Tuesday, 21 December 2010

Suicide - A Taboo Subject for a Taboo Society

Depression leading to suicide

Depression can strike anyone, anytime.

Suicide - An Introduction

What is suicide? Who does it? How much is it done? Why is it done? These are all questions worth looking into, because suicide was the 11th ranking cause of death in the U.S., says a 2006 study. Why do people commit suicide? What exactly is suicide? Suicide is defined as: 1a) the act or an instance of taking one's own life voluntarily and intentionally especially by a person of years of discretion and of sound mind. In normal words, suicide is when you kill yourself. If it doesn’t strike you as such a violent act, think about it this way: when someone kills someone else, it’s called murder. And suicide is when you kill yourself.

Suicide - The Why

Suicide. If this is an everyday word used in society, why is it such a taboo subject? Many people cringe at the mention of such a word. But why? Maybe because it can happen to everyone. That’s right, it can happen to you, or to me, maybe even them. Which leads us to this question: What causes suicide? Suicide is most commonly associated with depression, but other factors can also cause suicide. The other most notable factors are mental illness and substance abuse.
To truly understand what suicide is, and how dangerous it can be, we must understand what the causes of suicide are. Suicide is most commonly committed by depressed people, of all ages. There is no gender, no age group, no race that is safe from depression.
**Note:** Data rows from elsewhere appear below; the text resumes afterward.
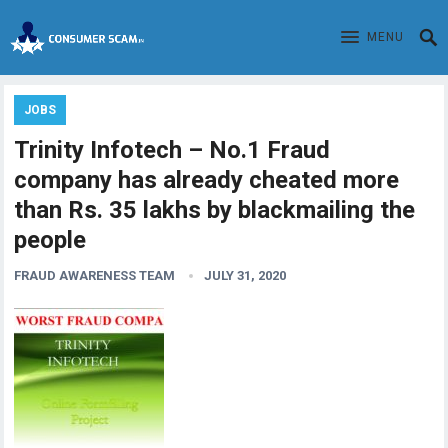
MENU
JOBS
Trinity Infotech – No.1 Fraud
company has already cheated more
than Rs. 35 lakhs by blackmailing the
people
FRAUD AWARENESS TEAM
JULY 31, 2020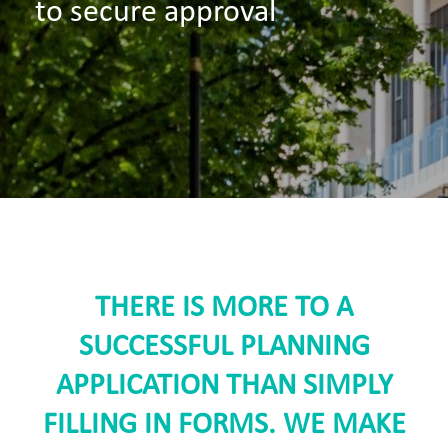
to secure approval
THERE IS MORE TO A
SUCCESSFUL PLANNING
APPLICATION THAN SIMPLY
FILLING IN FORMS. WE MAKE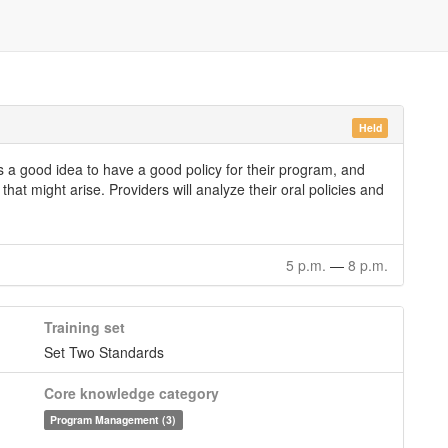
Held
t is a good idea to have a good policy for their program, and
hat might arise. Providers will analyze their oral policies and
5 p.m.
—
8 p.m.
Training set
Set Two Standards
Core knowledge category
Program Management (3)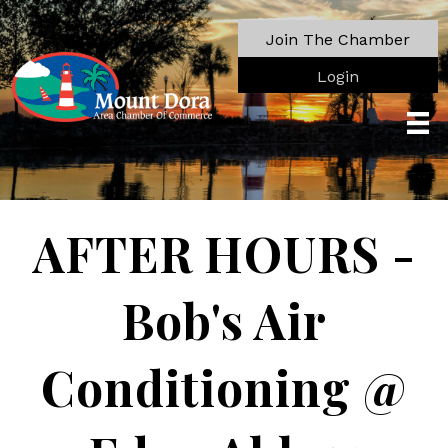
Join The Chamber
Login
AFTER HOURS -
Bob's Air
Conditioning @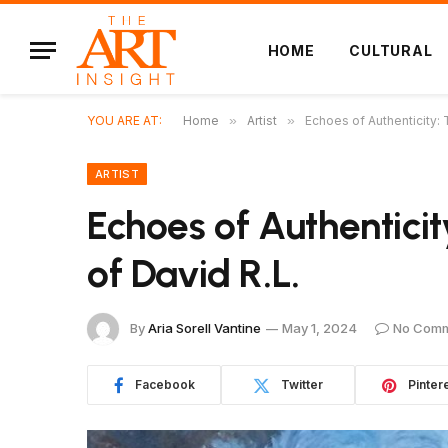
HOME
CULTURAL
YOU ARE AT:
Home
»
Artist
»
Echoes of Authenticity: 
ARTIST
Echoes of Authenticit
of David R.L.
By
Aria Sorell Vantine
May 1, 2024
No Com
Facebook
Twitter
Pinter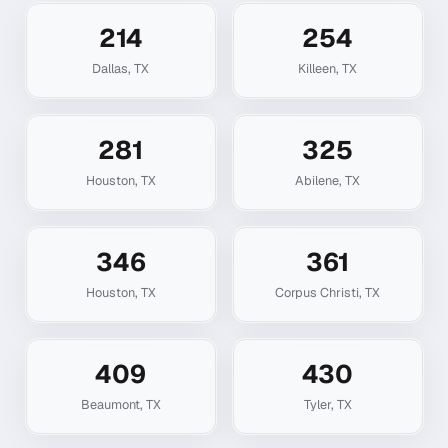
214
254
Dallas
,
TX
Killeen
,
TX
281
325
Houston
,
TX
Abilene
,
TX
346
361
Houston
,
TX
Corpus Christi
,
TX
409
430
Beaumont
,
TX
Tyler
,
TX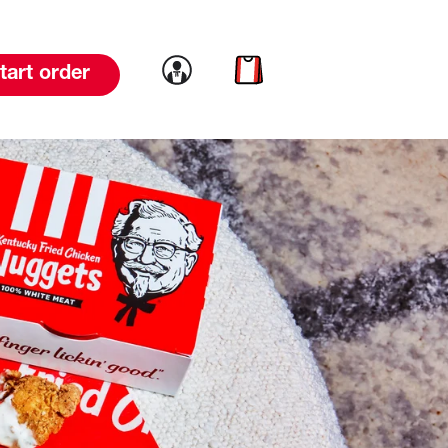
Link to account
Link to cart
tart order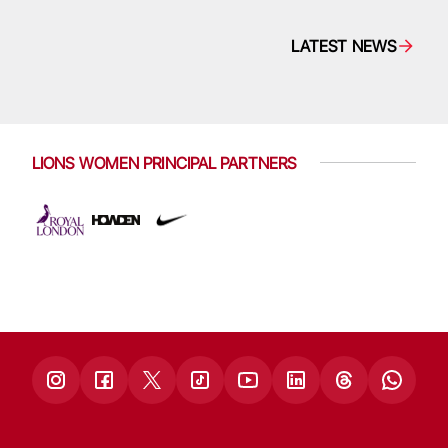
LATEST NEWS
LIONS WOMEN PRINCIPAL PARTNERS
Although research has concluded that depression can pass genetically, through mental illnesses, depression is most commonly caused by external factors, such as:
  • Death of a loved one
  • Divorce, separation, or break up in a relationship
  • Serious loss of material property
  • Mental/physical illness
  • Intense emotional pain
  • Verbal/physical/sexual abuse
  • Felling helpless or "trapped"
  • Not feeling accepted
  • Alcohol/drug abuse
  • Bullying
  • Low self-esteem
  • Inability to deal with various situations

    Depression can strike anyone at any given time for any reason. A study stated that in one year, nearly 13 – 14 million people experience some type of depressive disorder. This statistic includes children, men and women, and elderly people. Depression is also linked to chemical imbalances in the brain, but this is still a hypothesis at an early stage.

    Suicide - The Who

    Simple. Anyone. And that’s what makes it all that more deadly. Suicide can spread through talk, like a virus can spread through air. If your not convinced, here are some links to statistics compiled in 2006 by the American Association of Suicidology.
    Depression can happen to anyone. Even you.

    Suicide - What Is It?

    I have explained to you why suicide is committed, what suicide is, and who commits suicide. But how exactly is suicide committed? I’m sure we can all think of many ways, but the ways are actually quite shocking. Exsanguination, also known as “bleeding out” is a very common method of suicide. Other methods utilized are over dosage of medication, hanging, car collisions, drowning, gunshot wounds, poisoning, electrocution, and even drowning. There have even been reports of people cutting themselves in half with band saws. I will not go into detail about how to commit suicide using these methods, as I do not commend suicide or any type of self-injury.

    Suicide - Who It Effects

    You would be very mistaken if you thought that suicide only affected the victim. In 2006, the family and friends of 32,637 people mourned the death of their loved one. Imagine for a second. All your friends and family. Even your lab partner in chemistry, or the people you carpool with. Those are all people who would be affected by a suicide. Suicide is a very selfish option. Sometimes, the person who is considering it does feel trapped, and feels like they may have no other option. But many times than not, he/she ends up scarring his friends and family for the rest of their lives. Just think for a second, what would happen to your loved ones if you weren’t there anymore. How would they feel? Chances are, they would probably feel shocked, betrayed, and would probably feel survivor’s guilt for not being able to help and support you. So think, is suicide really the best option?
    Do not hesitate to seek help, it may be the best option.

    Seeking Help

    Fortunately, there are many ways to seek help, especially if you are suffering from depression. When depression is apparent in an individual, please do not avoid the person, or agitate him/her further. We all need help sometimes, and to be helped, we must help others first. Confiding in a friend or a family member is the simplest way to vent your feelings to another individual. You can also meet new people online, even though it is not recommended. Toll free help lines are also available to help you whenever you need it. Please, seek help if you are suffering from depression. If someone around you is suffering from depression, please urge the person to get help.